Мистер Хас прекратил чтение.

3

Он лежал и лениво думал:

«Я говорил о тупиках совсем недавно. Странно, что он делает упор на той же фразе…

Возможно, какая-то моя старая проповедь… Не сомневаюсь, что я поучал их об этом раньше…

Я полагаю, что воспитание можно определить как извлечение умов из слепых закоулков…

Допустимое определение, во всяком случае…

Хотелось бы припомнить хорошенько тот разговор. Тогда я много говорил о подводных лодках. Я, по-моему, сказал, что весь мир на самом деле похож на команду субмарины.

И это правда — в универсальном смысле. Каждый находится в тупике, пока мы не пробьем дорогу…

Странный у нас получился разговор… Я, помнится, не захотел ложиться в постель — что-то вроде мозговой лихорадки…

А потом был сон.

Я хотел бы подробнее вспомнить и этот сон. В нем я как будто смог взглянуть вокруг под неким метафизическим углом… Кажется, я побывал в великом месте — и беседовал с Богом…

Но как можно, чтобы кто-то разговаривал с Богом?..

Нет. Это все миновало…»

Его мысли вернулись к письму молодого Берроуза.

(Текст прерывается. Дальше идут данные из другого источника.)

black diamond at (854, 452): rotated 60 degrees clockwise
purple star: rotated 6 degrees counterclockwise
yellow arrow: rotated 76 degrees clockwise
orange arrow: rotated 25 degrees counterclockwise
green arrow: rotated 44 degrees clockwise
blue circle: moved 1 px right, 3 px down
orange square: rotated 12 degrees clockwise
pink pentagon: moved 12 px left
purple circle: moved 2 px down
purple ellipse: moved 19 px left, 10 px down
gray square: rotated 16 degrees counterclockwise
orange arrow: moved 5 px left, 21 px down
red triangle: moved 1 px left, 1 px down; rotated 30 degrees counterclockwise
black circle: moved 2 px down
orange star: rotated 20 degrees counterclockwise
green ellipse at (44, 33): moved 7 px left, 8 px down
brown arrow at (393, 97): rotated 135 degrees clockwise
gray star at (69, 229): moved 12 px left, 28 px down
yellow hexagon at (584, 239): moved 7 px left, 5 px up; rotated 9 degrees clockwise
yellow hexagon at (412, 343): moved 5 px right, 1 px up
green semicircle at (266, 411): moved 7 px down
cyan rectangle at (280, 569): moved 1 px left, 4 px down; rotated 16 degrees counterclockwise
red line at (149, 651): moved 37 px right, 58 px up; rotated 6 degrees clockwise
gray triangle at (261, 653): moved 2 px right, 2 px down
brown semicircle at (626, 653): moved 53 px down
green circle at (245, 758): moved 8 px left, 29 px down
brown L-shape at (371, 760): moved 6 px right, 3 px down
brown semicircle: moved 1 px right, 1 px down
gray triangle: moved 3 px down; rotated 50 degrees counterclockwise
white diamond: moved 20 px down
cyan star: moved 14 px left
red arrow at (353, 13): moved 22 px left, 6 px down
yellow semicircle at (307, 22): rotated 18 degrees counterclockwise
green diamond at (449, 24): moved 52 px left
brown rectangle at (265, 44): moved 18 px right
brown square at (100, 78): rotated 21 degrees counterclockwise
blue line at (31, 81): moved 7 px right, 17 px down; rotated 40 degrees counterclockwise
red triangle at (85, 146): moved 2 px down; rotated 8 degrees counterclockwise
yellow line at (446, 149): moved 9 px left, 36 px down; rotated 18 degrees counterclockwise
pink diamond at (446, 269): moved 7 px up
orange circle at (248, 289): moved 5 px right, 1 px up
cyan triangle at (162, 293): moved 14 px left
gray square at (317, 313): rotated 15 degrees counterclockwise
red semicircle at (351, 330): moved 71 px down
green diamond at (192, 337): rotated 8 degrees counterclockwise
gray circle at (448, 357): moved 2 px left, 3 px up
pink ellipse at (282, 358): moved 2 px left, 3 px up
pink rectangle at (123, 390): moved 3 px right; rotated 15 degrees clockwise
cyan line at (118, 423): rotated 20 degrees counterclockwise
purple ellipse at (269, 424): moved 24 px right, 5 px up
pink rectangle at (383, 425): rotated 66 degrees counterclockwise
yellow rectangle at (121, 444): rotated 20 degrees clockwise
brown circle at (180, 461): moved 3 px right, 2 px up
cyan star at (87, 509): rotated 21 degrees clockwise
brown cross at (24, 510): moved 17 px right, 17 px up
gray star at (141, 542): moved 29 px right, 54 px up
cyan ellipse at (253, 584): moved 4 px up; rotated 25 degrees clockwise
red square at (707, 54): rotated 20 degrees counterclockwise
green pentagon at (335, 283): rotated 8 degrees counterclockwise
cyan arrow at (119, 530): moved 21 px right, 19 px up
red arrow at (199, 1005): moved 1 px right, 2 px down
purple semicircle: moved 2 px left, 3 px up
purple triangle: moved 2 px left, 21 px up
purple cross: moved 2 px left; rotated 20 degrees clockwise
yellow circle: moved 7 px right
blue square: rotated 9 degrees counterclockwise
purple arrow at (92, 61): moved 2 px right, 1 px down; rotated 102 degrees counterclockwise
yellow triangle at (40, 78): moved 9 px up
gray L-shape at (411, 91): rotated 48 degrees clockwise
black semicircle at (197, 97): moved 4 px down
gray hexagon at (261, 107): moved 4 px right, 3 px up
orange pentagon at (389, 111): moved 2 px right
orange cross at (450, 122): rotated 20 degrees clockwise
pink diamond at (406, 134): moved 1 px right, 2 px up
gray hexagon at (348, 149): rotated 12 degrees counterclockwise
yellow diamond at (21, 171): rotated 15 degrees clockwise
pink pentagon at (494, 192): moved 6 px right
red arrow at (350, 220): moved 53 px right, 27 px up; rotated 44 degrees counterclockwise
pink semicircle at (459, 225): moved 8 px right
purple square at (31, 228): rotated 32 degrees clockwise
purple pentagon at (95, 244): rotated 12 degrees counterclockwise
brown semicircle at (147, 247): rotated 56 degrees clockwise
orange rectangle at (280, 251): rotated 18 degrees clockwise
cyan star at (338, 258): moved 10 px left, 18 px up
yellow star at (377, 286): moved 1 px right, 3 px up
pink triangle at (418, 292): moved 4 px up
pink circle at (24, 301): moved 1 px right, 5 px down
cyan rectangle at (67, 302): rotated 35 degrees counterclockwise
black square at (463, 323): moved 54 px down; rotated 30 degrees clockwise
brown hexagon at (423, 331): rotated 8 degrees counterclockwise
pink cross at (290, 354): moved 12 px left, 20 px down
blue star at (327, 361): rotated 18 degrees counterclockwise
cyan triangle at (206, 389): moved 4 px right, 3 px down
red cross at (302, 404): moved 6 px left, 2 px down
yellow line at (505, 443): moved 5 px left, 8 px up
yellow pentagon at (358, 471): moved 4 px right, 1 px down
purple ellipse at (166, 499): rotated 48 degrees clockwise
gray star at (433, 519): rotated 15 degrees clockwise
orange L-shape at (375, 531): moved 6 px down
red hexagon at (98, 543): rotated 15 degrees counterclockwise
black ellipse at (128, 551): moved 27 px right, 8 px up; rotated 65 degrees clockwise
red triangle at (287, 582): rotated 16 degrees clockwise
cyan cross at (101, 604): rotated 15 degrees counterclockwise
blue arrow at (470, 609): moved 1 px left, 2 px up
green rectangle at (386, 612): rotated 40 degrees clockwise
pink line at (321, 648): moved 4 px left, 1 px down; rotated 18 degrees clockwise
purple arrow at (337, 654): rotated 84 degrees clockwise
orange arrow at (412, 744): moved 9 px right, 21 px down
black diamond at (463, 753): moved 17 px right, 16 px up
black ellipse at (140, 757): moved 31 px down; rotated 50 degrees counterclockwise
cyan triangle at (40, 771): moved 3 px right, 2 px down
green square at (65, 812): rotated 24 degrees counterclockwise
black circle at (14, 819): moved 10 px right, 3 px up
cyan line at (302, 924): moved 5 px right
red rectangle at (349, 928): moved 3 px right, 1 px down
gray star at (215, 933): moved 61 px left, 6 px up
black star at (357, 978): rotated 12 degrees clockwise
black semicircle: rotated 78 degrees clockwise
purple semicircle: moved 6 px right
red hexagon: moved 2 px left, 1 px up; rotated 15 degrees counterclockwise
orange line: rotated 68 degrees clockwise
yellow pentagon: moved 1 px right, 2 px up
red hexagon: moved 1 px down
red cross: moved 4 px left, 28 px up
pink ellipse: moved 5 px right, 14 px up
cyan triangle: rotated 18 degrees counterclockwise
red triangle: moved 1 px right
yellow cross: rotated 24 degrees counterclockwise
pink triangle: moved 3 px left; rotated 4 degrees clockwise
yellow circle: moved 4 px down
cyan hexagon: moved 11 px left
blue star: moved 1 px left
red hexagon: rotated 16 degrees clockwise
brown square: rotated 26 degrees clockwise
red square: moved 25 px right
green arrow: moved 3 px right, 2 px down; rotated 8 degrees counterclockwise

Он стал строить планы восстановления Уолдингстентона. У него была идея перестроить Главное здание и соединить его картографическим коридором с картинной галереей и концертным залом, которые, по счастью, сохранились. Он хотел, чтобы карты, висящие по одну сторону коридора, показывали рост и последовательность смены империй западного мира, а карты на противоположной стене демонстрировали цепь географических открытий и идей в различные периоды человеческой истории.

Как и у многих знаменитых директоров, его ленивые грезы часто имели архитектурный характер. Он извлек из памяти еще одну из воображаемых игрушек и поиграл с ней. В этой своей мечте он хотел организовать ряд этнологических выставок, показывающих различные группы примитивных народов трояким образом; во-первых, маленькие макеты, представляющие их в первобытном состоянии, затем стенды с предметами их искусства и ремесел, выявляющие их характерные дарования и склонности, а далее — предложения той роли, которую такие народы могут играть в полностью цивилизованном мире: станут художниками, гидами, укротителями диких зверей или займутся другими подобными профессиями. Такие коллекции выходили далеко за рамки возможностей Уолдингстентона, которых он когда либо мог достигнуть, — но ему нравилась эта мечта.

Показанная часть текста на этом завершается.